CSS like the below example is very common:

/** contrived-module.css **/.empty-list {
display: flex;
}
.empty-list--no-users {
background: #fafafa;
}
.empty-list--has-border {
border: 1px solid red;
}

And it isn’t bad by any means… One issue with keeping everything separate is that you begin jumping through a lot of hoops to implement logic that seems simple.

For example, how can you do any of the following cleanly in CSS?

  • If the total amount of items is divisible by four, display a grid of three at a a time. Otherwise, display a grid of four.
  • If the component is on the left side of the screen, show a pop-out to the right of it. Otherwise, show a pop-out to the left of it.
  • Allow the implementing developer to override a component’s background based on a property passed into it.

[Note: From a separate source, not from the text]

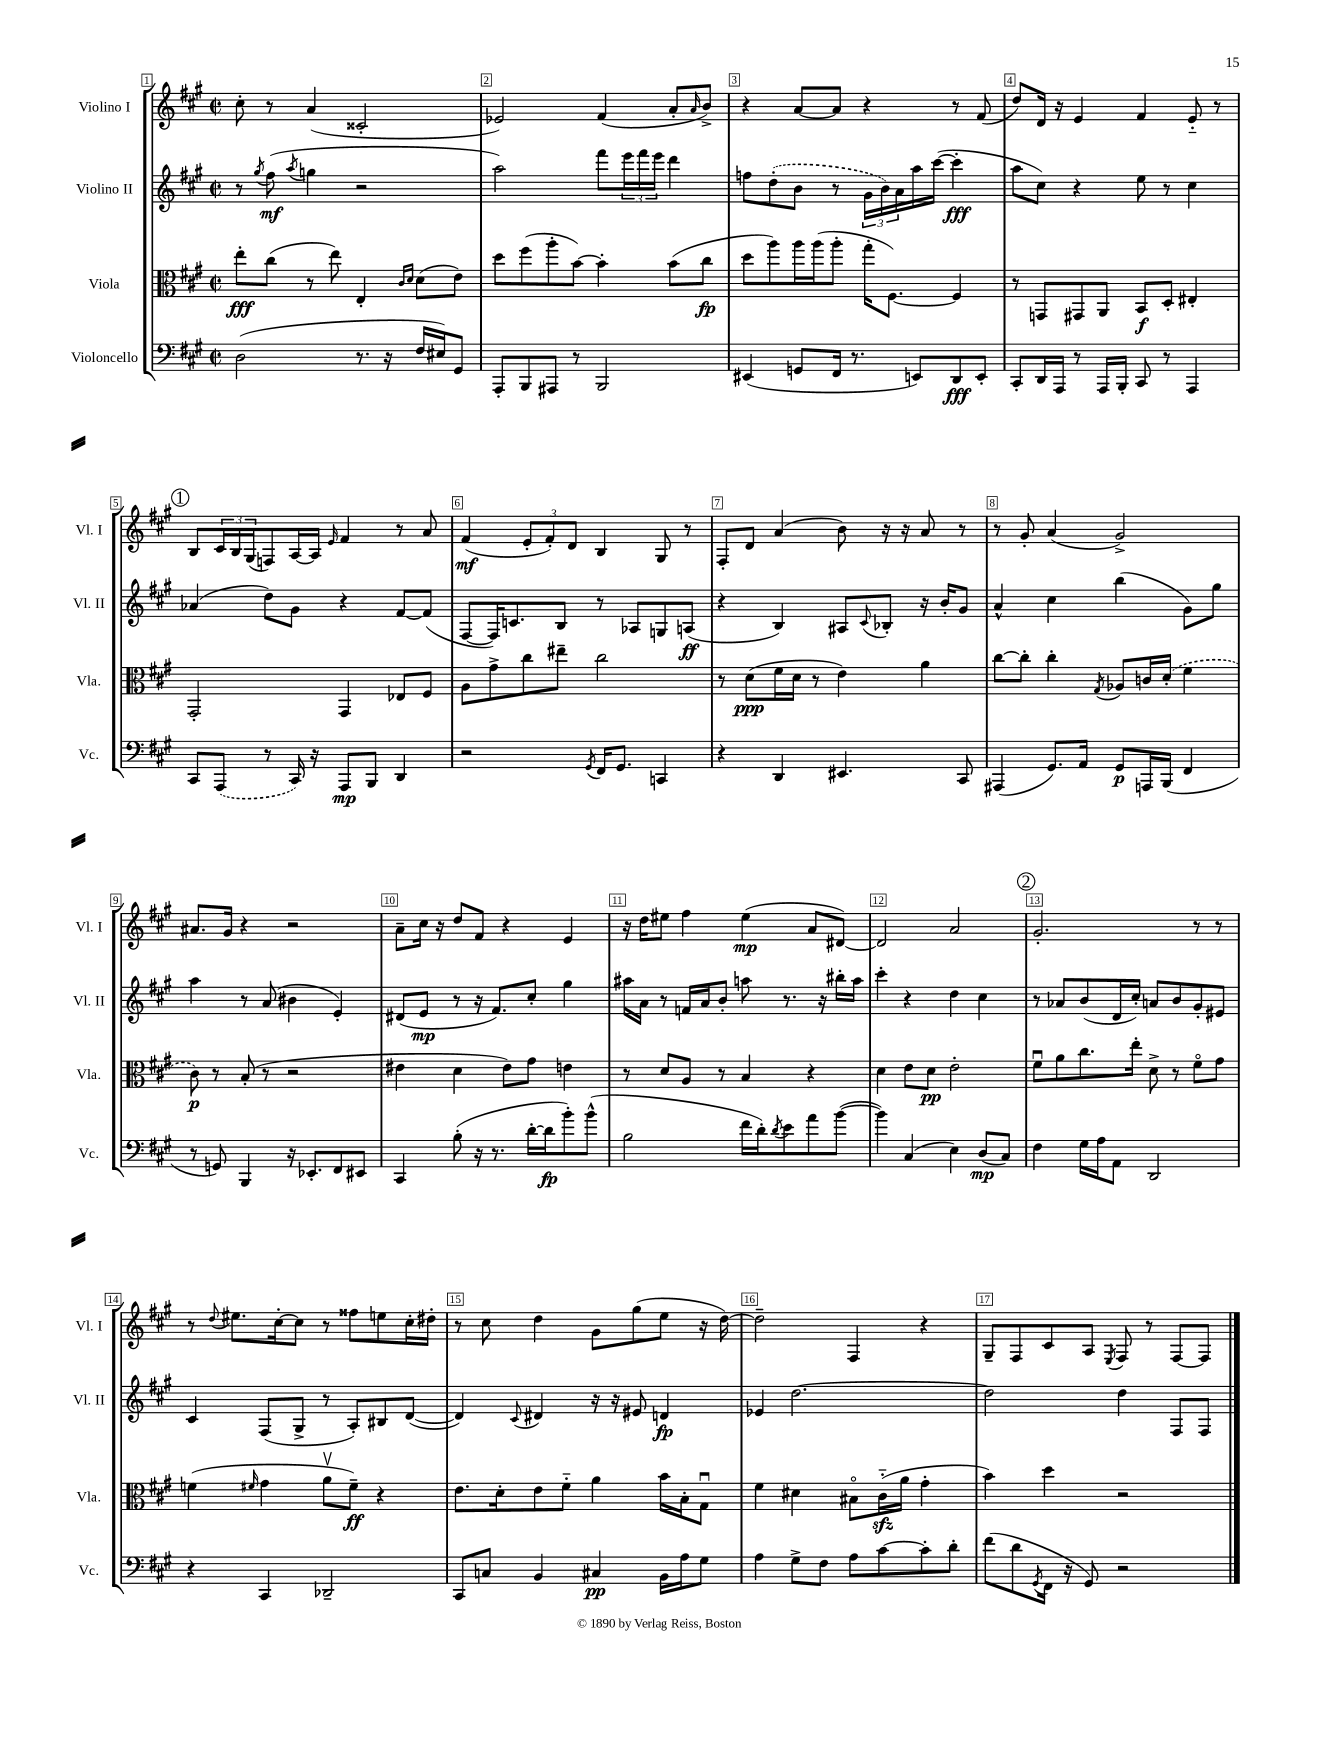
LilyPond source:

In all these cases (which are actual real-life cases I’ve had), it’s much cleaner to set and manage the style in Javascript — because you have greater access into the component -and- the browser’s context.

Re-Usability With Explicit Dependencies

DRY CSS is one of the most difficult things to debug, test, and develop, in part because of the language’s design. Everything is global by default. This used to be the case with Javascript, but thanks to Webpack, implementing modules is easy.

Creating reusable styles is as easy as creating a Javascript module:

// typography.ts
import { style } from 'typestyle';
export const headers = {
h1: style({
fontWeight: 'bold',
fontSize: '30px'
}),
h2: style({
fontSize: '24px'
}),
h3: style({
fontSize: '20px'
}),
h4: style({
fontSize: '18px'
}),
h5: style({
fontSize: '16px'
}),
h6: style({
fontSize: '12px'
})
};

Now, without really that much work, you basically solved the core issue with CSS - your dependencies across modules are explicit. This means:

  • Any module that needs to style a header like a “H1” will state it directly.
  • Nobody will be able to delete “H1” if it’s used anywhere.
  • If you end up changing direction and deciding to remove “H1” totally, you can see what will break.
  • “H1” styles will not be applied anywhere unless explicitly requested (ACTUALLY impossible with your standard CSS rule)

Bonus Round: Tooling and Typescript

Try to find a good sass-variable import tool, and I will pay you cash. Instead of the overhead of creating / finding separate tooling in your IDE, CSS-in-Typescript allows you to take full advantage of Typescript’s type system to get meaningful static code analysis on your CSS for free. Since it’s just a variable, you’ll also get auto-complete for all the available styles.

Auto-complete variable names in Visual Studio Code

For most nontrivial front-end apps, CSS in Javascript is the right direction. Explicit dependencies, tooling, and access to the browser’s state make it a much safer way to scale your CSS.

To get started, I recommend reading up on Typestyle — one of the more popular Typescript CSS-in-Typescript libraries. Start slow — I would recommend adding just your basic colors as variables and applying them to smaller components. Do not rewrite, just slowly add.

In case you disagree with everything above, but still want to avoid global CSS: look into CSS modules — they are verbose, but another great option for avoiding global CSS. There will definitely be an article on them here in the future.